The lesser-known secrets of investing in a small-cap fund:
1. Investors can earn exceptionally high returns compared to mid- or large-cap funds:
Small-cap stocks represent companies with relatively low market capitalization; hence, they have more room for growth when compared to their larger counterparts. While the higher risk associated with small-cap stocks might deter some investors, those willing to embrace the volatility often reap the rewards.
2. Investors who invest in small-cap funds pay low NAVs:
Small-cap funds are also known to offer a lower NAV (Net Asset Value) compared to mid- or large-cap funds. The NAV is the price at which an investor purchases or sells their mutual fund units. Investors must refrain from interpreting low NAV values as signs of efficient mutual fund investments and must analyse the previous performance of a fund to judge its efficiency.
3. Small-cap mutual funds help investors diversify:
Investors must prioritise diversification if they wish to minimise the overall risk of their investment portfolio and grow their annual earnings. Small-cap stocks often move independently from mid-cap and large-cap stocks, offering a buffer against market volatility.
Investors must be conscious of the following risks:
1. The performance of small-cap funds is very volatile:
Small-cap funds offer higher returns; however, they are also very volatile. Several factors affect the performance of small-cap stocks such as the economic conditions in a country and changes within a company’s organisation. Investors must therefore remember that small-cap funds are extremely volatile in nature.

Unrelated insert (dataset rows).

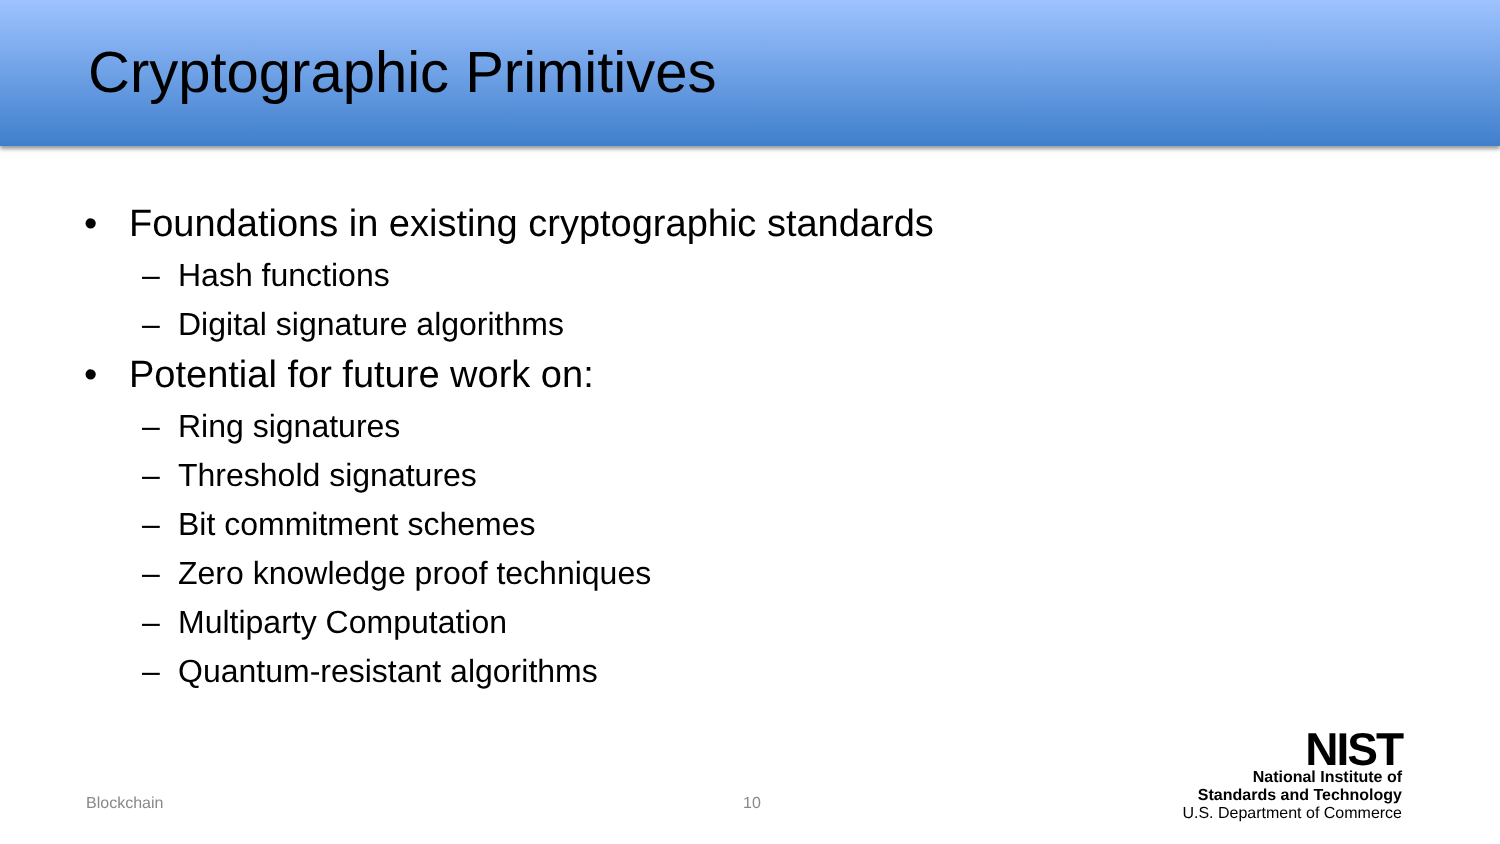Cryptographic Primitives
• Foundations in existing cryptographic standards
– Hash functions
– Digital signature algorithms
• Potential for future work on:
– Ring signatures
– Threshold signatures
– Bit commitment schemes
– Zero knowledge proof techniques
– Multiparty Computation
– Quantum-resistant algorithms
Blockchain 10
NIST
National Institute of
Standards and Technology
U.S. Department of Commerce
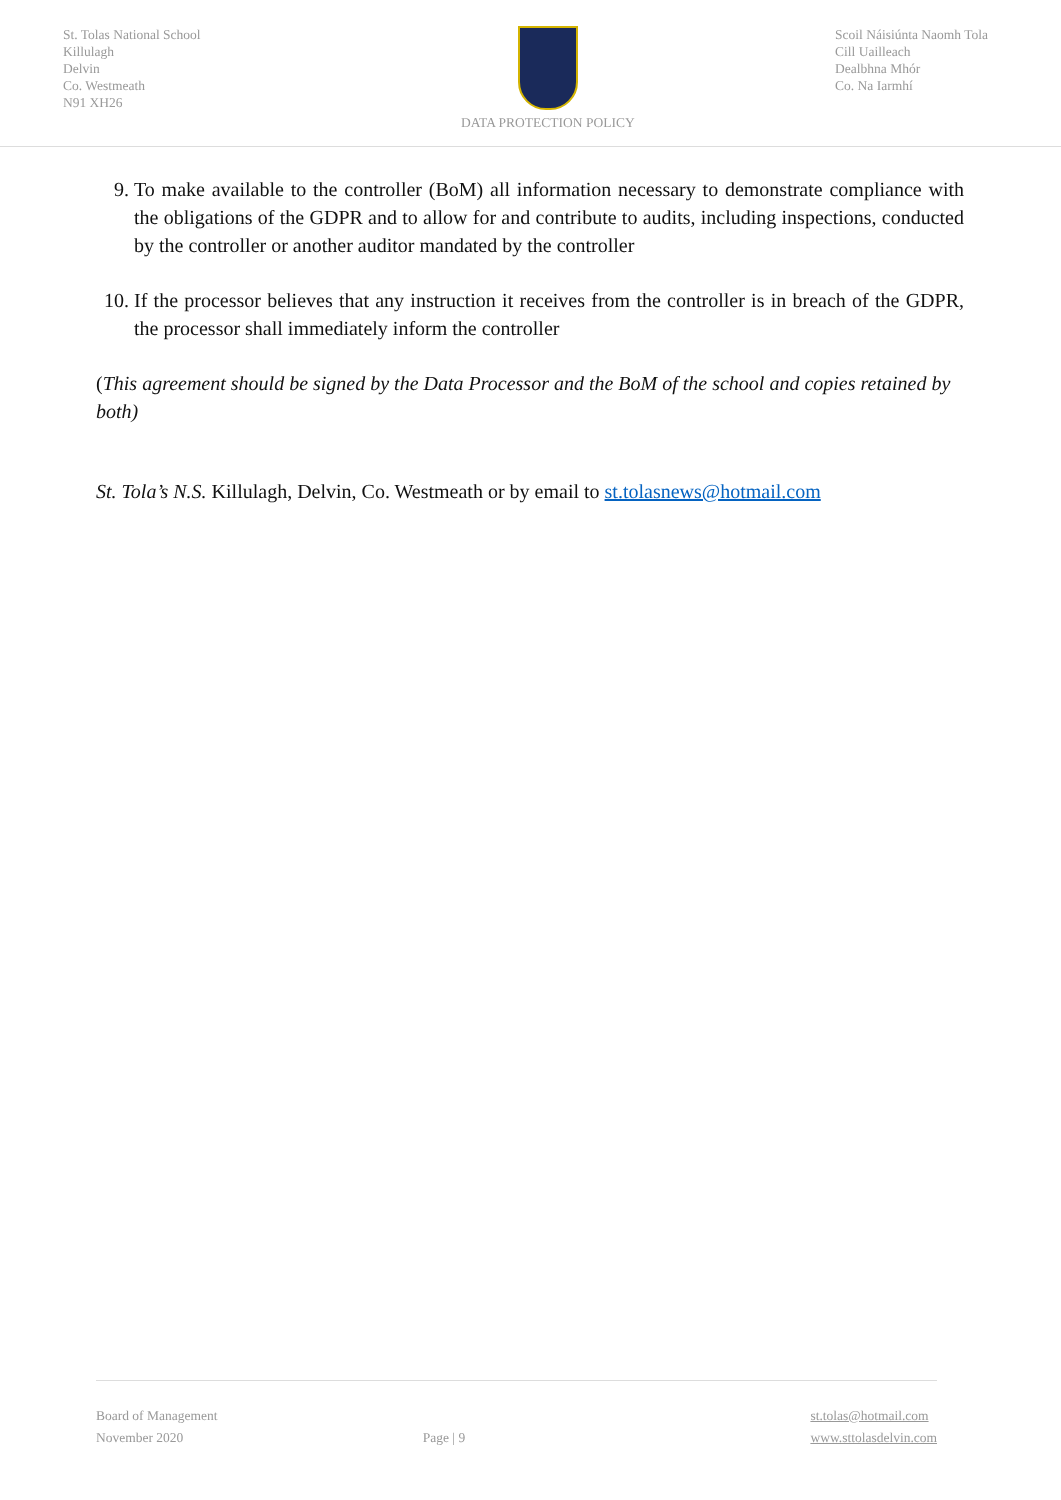St. Tolas National School
Killulagh
Delvin
Co. Westmeath
N91 XH26
DATA PROTECTION POLICY Scoil Náisiúnta Naomh Tola
Cill Uailleach
Dealbhna Mhór
Co. Na Iarmhí
9. To make available to the controller (BoM) all information necessary to demonstrate compliance with the obligations of the GDPR and to allow for and contribute to audits, including inspections, conducted by the controller or another auditor mandated by the controller
10. If the processor believes that any instruction it receives from the controller is in breach of the GDPR, the processor shall immediately inform the controller
(This agreement should be signed by the Data Processor and the BoM of the school and copies retained by both)
St. Tola’s N.S. Killulagh, Delvin, Co. Westmeath or by email to st.tolasnews@hotmail.com
Board of Management
November 2020
Page | 9 st.tolas@hotmail.com
www.sttolasdelvin.com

2. Small-cap funds offer less liquidity:
Small-cap stocks offer lower liquidity since they have lower trading volumes. Investors must have a sufficiently large emergency fund before making a small-cap fund investment since these funds do not offer high liquidity. Investors find it difficult to sell small-cap fund units without considerably affecting the market price. Small-cap funds are, therefore,ideal for investors with a longer investment duration who can handle longer periods of lesser access to liquidity.
3. The performance of small-cap funds is unpredictable:
Investors must learn about the market conditions that impact small-cap funds and define their volatile nature. The performance of small-cap mutual funds is, therefore, not predictable either.
Who must invest in a small-cap mutual fund?
Investors must conduct a detailed analysis of their risk-taking capacity before making a small-cap fund investment. Small-cap mutual funds can add great value to an investment strategy by increasing the potential for high returns. However, investors with low risk-taking capacities and those looking to invest for the short term must allocate a limited portion of their portfolio to small-cap funds. These investors must look to balance their overall risk and increase the stability of their portfolio by making more prudent investment choices. They must analyse their risk-taking capacity, short-andlong-term financial goals and their investment horizon before investing in small-cap funds. An SIP calculator can also be utilized to draw investment plans that align with their investing profile.